The confidence of his work and the designs produced by his company defied the easy solutions offered by software and hearkened back to the elegant simplicity of Herb Lubalin and Saul Bass, with bold, definitive typography and stark imagery that commanded attention.
His work on the CLICO art calendar for AMPLE turned a record of days and months into a cherished keepsake.
But for all his style and taste, all his mischievous charm, there was a part of Illya that kept those thick glasses on and remained a tech-geek. When he began using Macs to realise his designs, he immersed himself in everything that technology could do for him. Whether it was consulting his Palm PDA or doodling 3D industrial designs using Sketch Up, the work was one thing and the adoration of high technology was quite another.
I have so many fond memories of working with, working for, goofing off and hanging out with Illya that it's hard to single out one, but I have to end this somewhere.
When Illya decided that he had to have a 17 inch PowerBook, allegedly to take his work to the next level, he decided to explore the possibility thoroughly.

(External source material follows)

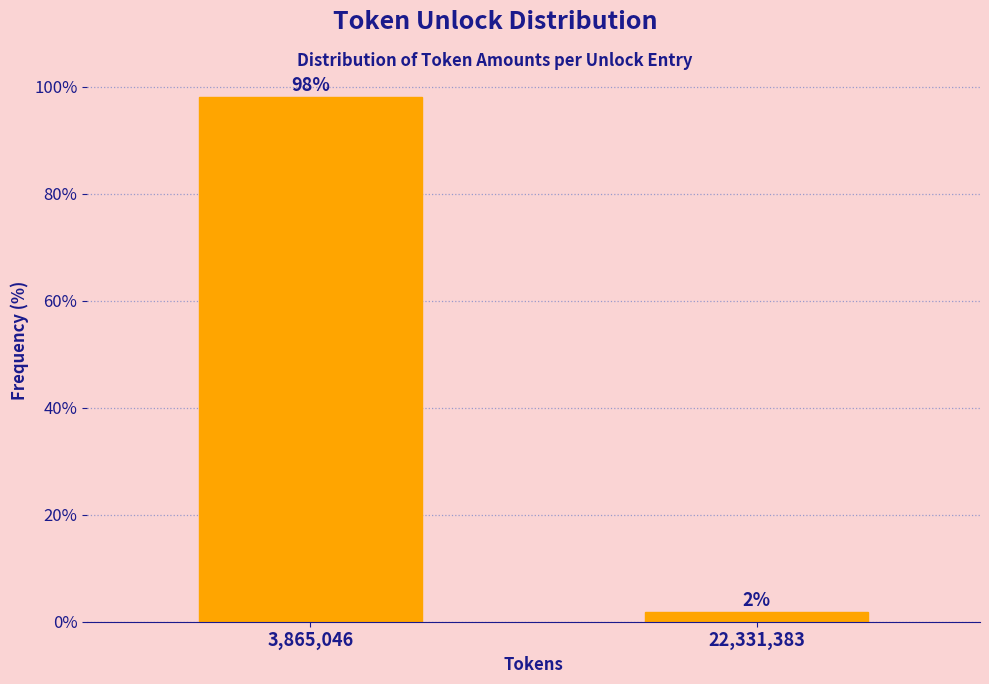

What is the sum of the values at 3,865,046 and 22,331,383?

100.0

So he downloaded Apple's images of the new laptop, cut two slabs of foamcore exactly to size and mocked up his own, complete with masking tape hinge, to see how it would fit into his life.
I'll always remember when he showed it to me, pulling it off a shelf with proud pomp and opening it on his desk, placing his fingers on the picture of the silvery keys.
"Well," he said, "what do you think?"
It was just one more time that I didn't know what to say to Illya.